## THE PROBLEM
The response must contain every line from the records below that has "Sumber".

## SUPPLIED DATA
=====

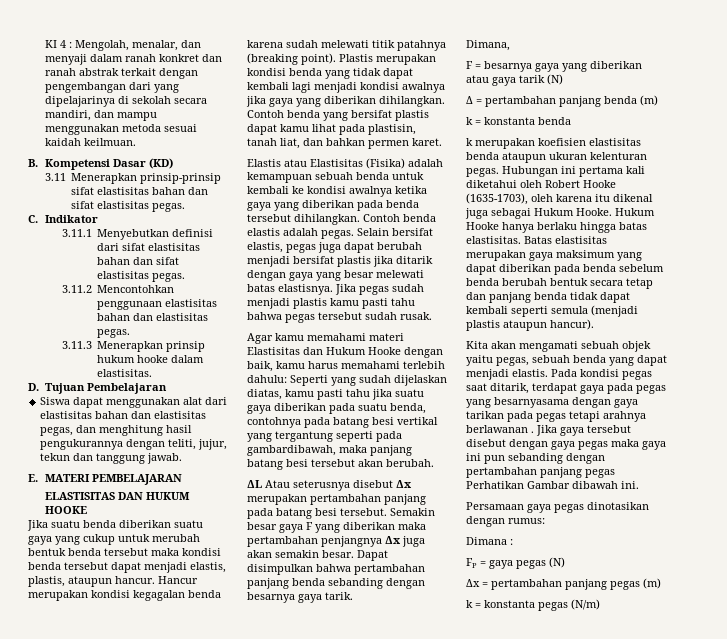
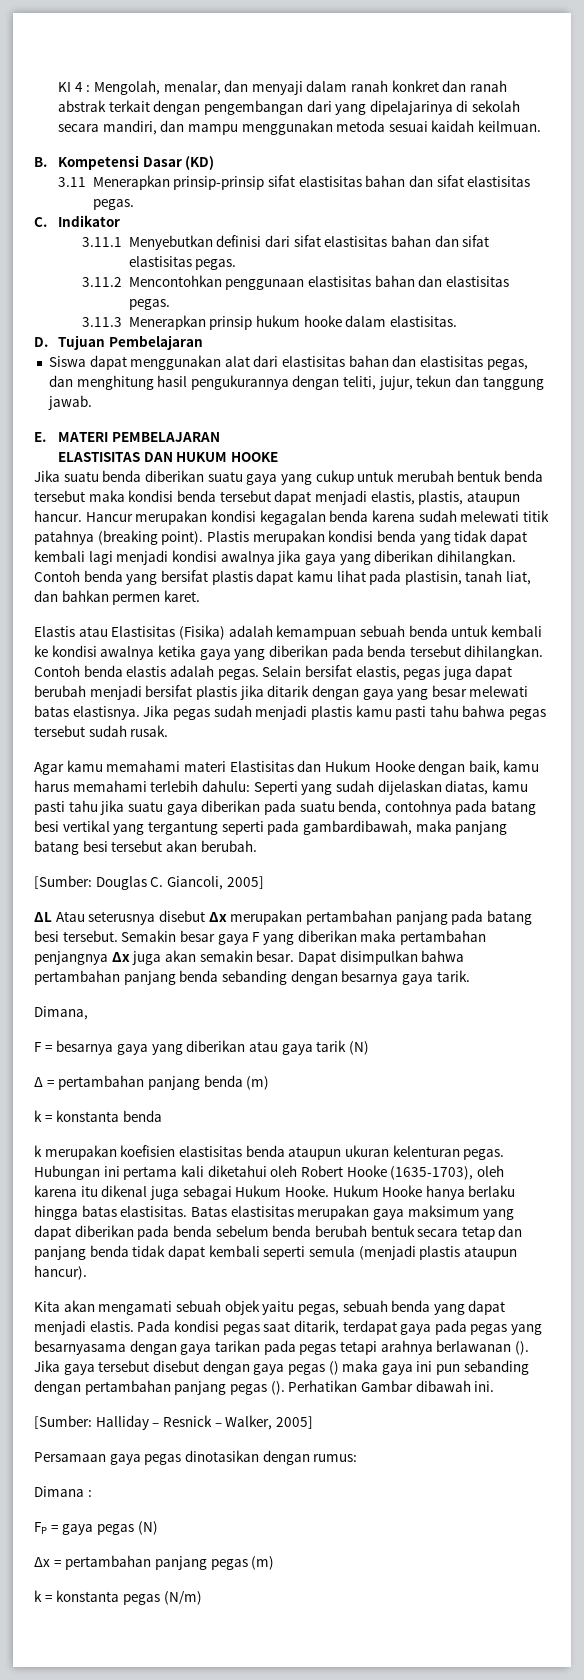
(434, 463) none -> [34,875,264,890] // [Sumber: Douglas C. Giancoli, 2005]
[531,431,534,433] . -> [514,1341,529,1355] ().
(608, 445) none -> [328,1361,339,1375] ()
(615, 473) none -> [270,1381,285,1395] ().
(639, 485) none -> [34,1415,313,1430] // [Sumber: Halliday – Resnick – Walker, 2005]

=====

## SOLUTION TO THE EXERCISE
(434, 463) none -> [34,875,264,890] // [Sumber: Douglas C. Giancoli, 2005]
(639, 485) none -> [34,1415,313,1430] // [Sumber: Halliday – Resnick – Walker, 2005]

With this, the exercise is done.